Mary Ann Hynes, senior vice president, general counsel, corporate secretary and chief compliance officer of Corn Products International, Inc., said that although it’s tough, in-house counsel must be inquisitive and have great investigative skills to defend the company’s reputation.

“An enormous portion of your reputation is based on corporate governance,” Hynes said, noting that a company can lose 2 percent of its value per year for a reputational error, according to data from the Reputation Institute, an organization that assists companies in measuring and managing their reputations.

Four judges discussed the complexities of e-discovery during “Judicial Roundtable on e-Discovery,” which was moderated by Patrick Oot, special counsel for electronic discovery at the Securities and Exchange Commission.

Judge Peter Flynn of the Circuit Court of Cook County, Illinois, Chancery Division, noted that inside counsel should be clear about communicating the true cost of electronic data storage and accessibility in order to help judges understand the challenges they face in preservation and discovery. “We need to be better educated about real costs,” he said. “Most judges don’t have that much business experience with respect to ESI.”

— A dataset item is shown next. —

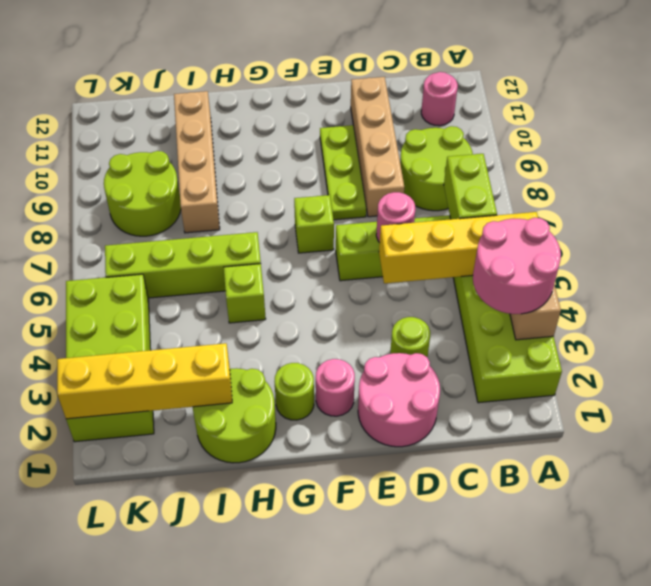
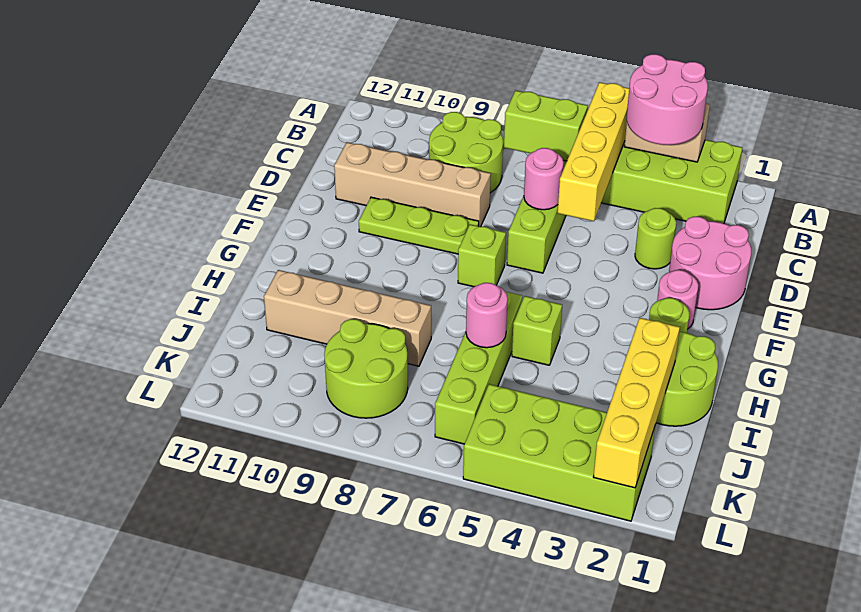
pink round brick B11 level 1 -> pink round brick I6 level 2

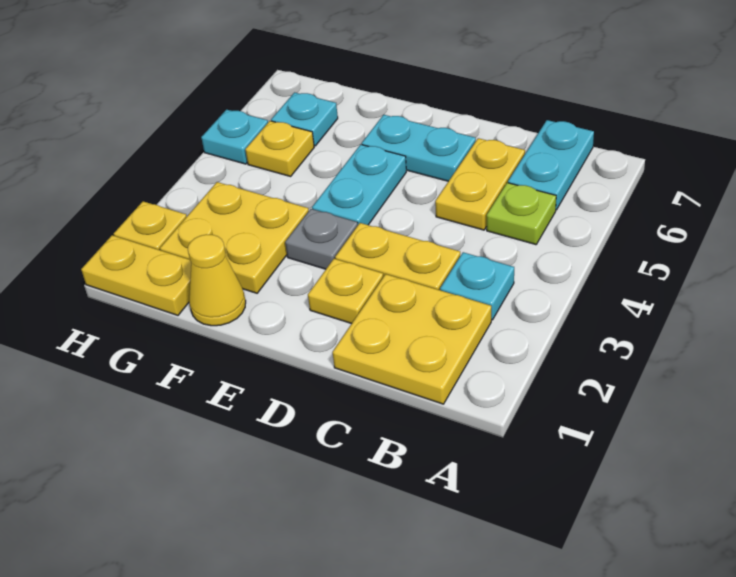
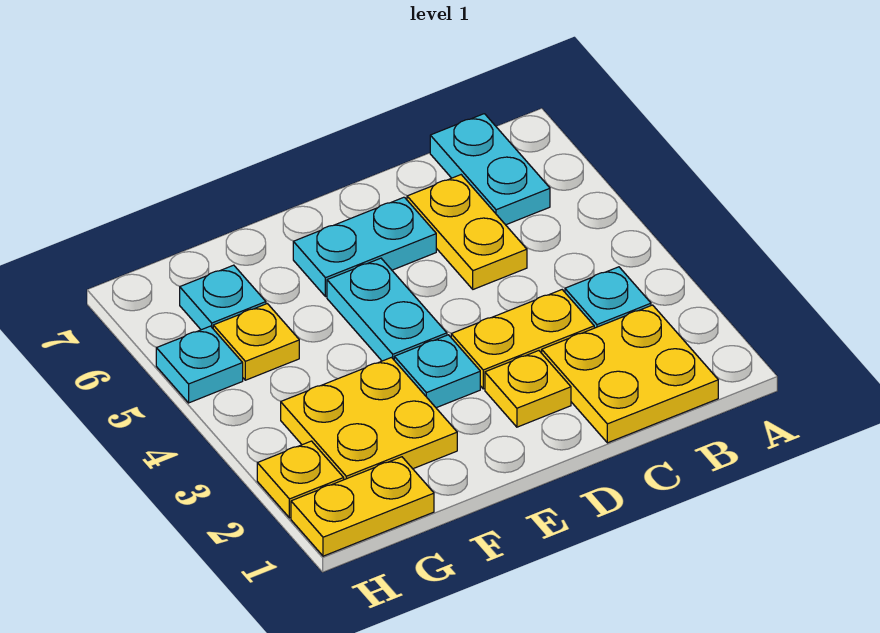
lime plate B5 level 1 -> none
grey plate E3 level 1 -> cyan plate E3 level 1
yellow cone F1 level 1 -> none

According to Judge James Francis of the U.S. District Court for the Southern District of New York, the Rules Committee is considering a few options in dealing with the cost of preservation, including providing a prelitigation forum for counsel to discuss the scope of preservation, limiting scope by rule and putting a time limit on preservation. “We judges recognize that this is a costly and risky proposition for corporations,” he said.

Judge Nan Nolan of the U.S. District Court for the Northern District of Illinois emphasized the importance of cooperation among counsel with respect to decisions about preservation. “If you demand that your outside counsel read the Sedona Cooperation Proclamation and tell them that this is how you want them to act, I would bet that your legal bills would go down 50 percent,” she said.

Judge David Waxse of the U.S. District Court for the District of Kansas, said in many cases, electronic search and analysis technologies are more accurate and less costly than human review, and using such technologies cooperatively can help further reduce costs. “Get an agreement on what technology both sides will use, and share the cost,” Waxse suggested.